→ **ТЕКСТ ДЛЯ РАЗБОРА**:

--*--

Мой Окуджава

Я не помню момента, когда я узнала Окуджаву.
Точнее, так: я не помню момента, когда я узнала, что у песен, котрые у нас в доме – всегда, - есть автор, и с таким странным именем. Песни привёз мой любимый дядька, настоящий шестидесятник. Он был студентом в Академгородке, туда всё хорошее приходило раньше, чем к нам в Казань. С раннего моего детства окуджавские песни и их реалии окружали меня -
в исполнении моего дяди или в голосе с магнитофона.
Одно из самых первых моих стихотворений, - написано лет в 16, - начинается так:

Три друга у меня.
Один, как тот бумажный,
кричит: "Огня, огня!" --
чтоб был счастливым каждый.

Интересно, конечно, не само это четверостишие, а тО, что бумажный солдат явно воспринимался как действующее лицо нашей жизни.
Я никогда не задумывалась о том, что эти песни хорошие - или гениальные. Мы ведь не думаем, например, что вода вкусная, особенно родниковая. Вода просто есть и всё; куда же без неё.

--*--

→ **ЗАДАНИЕ**: Можете ли вы переименовать "Казань" в "Самару" в тексте об Окуджаве и привести заново всё от "Я не помню момента, когда я узнала Окуджаву." вниз до "был счастливым каждый."?

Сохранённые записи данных
--*--

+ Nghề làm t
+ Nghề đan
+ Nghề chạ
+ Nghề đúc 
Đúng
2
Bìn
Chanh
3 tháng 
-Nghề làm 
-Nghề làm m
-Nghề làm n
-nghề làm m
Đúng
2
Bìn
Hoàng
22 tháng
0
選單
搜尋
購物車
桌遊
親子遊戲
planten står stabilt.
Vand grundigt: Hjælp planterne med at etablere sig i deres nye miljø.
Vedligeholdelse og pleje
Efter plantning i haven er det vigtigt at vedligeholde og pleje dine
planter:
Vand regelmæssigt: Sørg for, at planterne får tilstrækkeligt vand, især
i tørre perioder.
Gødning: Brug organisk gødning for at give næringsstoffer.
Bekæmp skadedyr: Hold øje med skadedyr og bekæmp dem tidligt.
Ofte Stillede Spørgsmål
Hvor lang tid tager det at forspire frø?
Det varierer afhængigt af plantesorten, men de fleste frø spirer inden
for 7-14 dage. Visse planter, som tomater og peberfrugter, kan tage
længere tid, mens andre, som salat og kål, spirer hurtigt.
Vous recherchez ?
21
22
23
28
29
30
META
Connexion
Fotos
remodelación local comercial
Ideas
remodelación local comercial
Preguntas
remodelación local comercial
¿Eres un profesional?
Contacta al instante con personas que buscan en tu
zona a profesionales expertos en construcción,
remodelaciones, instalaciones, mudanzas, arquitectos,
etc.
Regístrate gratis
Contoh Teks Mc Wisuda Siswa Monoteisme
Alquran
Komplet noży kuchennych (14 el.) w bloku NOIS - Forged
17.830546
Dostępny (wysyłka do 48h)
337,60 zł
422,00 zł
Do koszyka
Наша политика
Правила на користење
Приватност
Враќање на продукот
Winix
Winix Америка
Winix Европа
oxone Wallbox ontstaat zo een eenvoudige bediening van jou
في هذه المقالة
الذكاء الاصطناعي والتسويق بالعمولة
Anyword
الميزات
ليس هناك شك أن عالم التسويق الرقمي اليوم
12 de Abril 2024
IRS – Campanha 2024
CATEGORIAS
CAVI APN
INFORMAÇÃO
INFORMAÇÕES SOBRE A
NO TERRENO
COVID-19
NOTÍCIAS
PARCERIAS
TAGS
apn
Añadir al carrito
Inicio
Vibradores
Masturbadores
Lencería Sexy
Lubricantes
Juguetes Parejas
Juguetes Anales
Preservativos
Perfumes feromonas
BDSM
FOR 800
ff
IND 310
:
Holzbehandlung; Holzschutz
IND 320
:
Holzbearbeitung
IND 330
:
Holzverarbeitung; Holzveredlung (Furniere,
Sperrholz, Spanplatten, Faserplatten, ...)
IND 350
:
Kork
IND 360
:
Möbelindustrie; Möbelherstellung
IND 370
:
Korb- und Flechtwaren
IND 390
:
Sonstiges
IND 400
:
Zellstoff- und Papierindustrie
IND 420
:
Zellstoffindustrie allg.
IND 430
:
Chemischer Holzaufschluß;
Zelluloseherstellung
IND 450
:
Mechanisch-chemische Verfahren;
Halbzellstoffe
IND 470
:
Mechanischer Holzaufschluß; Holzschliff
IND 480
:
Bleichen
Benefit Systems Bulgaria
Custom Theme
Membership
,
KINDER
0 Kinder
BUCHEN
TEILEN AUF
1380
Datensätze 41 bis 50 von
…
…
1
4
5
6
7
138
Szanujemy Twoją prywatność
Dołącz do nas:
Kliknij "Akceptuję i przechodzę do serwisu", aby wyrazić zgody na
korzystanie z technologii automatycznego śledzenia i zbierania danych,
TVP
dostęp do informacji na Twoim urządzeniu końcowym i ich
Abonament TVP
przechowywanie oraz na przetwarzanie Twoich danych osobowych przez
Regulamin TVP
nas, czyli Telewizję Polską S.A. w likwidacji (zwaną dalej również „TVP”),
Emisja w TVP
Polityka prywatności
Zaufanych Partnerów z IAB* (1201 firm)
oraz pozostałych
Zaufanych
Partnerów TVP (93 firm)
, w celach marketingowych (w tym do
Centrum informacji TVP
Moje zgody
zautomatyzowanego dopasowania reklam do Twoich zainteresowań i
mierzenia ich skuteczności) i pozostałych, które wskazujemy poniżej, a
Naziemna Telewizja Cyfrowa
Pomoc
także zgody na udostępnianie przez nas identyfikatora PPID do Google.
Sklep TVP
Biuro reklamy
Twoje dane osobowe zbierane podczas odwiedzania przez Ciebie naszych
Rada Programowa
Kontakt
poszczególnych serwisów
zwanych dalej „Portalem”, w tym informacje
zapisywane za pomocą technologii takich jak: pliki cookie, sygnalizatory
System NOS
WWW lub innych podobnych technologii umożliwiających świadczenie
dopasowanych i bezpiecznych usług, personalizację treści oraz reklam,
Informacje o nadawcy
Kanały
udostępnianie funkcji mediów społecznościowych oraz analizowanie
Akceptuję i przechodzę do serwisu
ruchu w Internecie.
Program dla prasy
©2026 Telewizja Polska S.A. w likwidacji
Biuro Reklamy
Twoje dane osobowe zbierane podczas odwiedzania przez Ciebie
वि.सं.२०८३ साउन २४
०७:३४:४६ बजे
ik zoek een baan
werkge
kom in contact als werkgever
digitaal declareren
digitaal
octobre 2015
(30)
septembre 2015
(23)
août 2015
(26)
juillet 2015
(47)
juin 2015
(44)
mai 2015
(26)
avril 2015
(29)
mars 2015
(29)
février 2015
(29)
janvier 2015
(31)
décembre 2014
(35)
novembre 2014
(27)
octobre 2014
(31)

--*--

→ **ОТВЕТ НИЖЕ**:
Я не помню момента, когда я узнала Окуджаву.
Точнее, так: я не помню момента, когда я узнала, что у песен, котрые у нас в доме – всегда, - есть автор, и с таким странным именем. Песни привёз мой любимый дядька, настоящий шестидесятник. Он был студентом в Академгородке, туда всё хорошее приходило раньше, чем к нам в Самару. С раннего моего детства окуджавские песни и их реалии окружали меня -
в исполнении моего дяди или в голосе с магнитофона.
Одно из самых первых моих стихотворений, - написано лет в 16, - начинается так:

Три друга у меня.
Один, как тот бумажный,
кричит: "Огня, огня!" --
чтоб был счастливым каждый.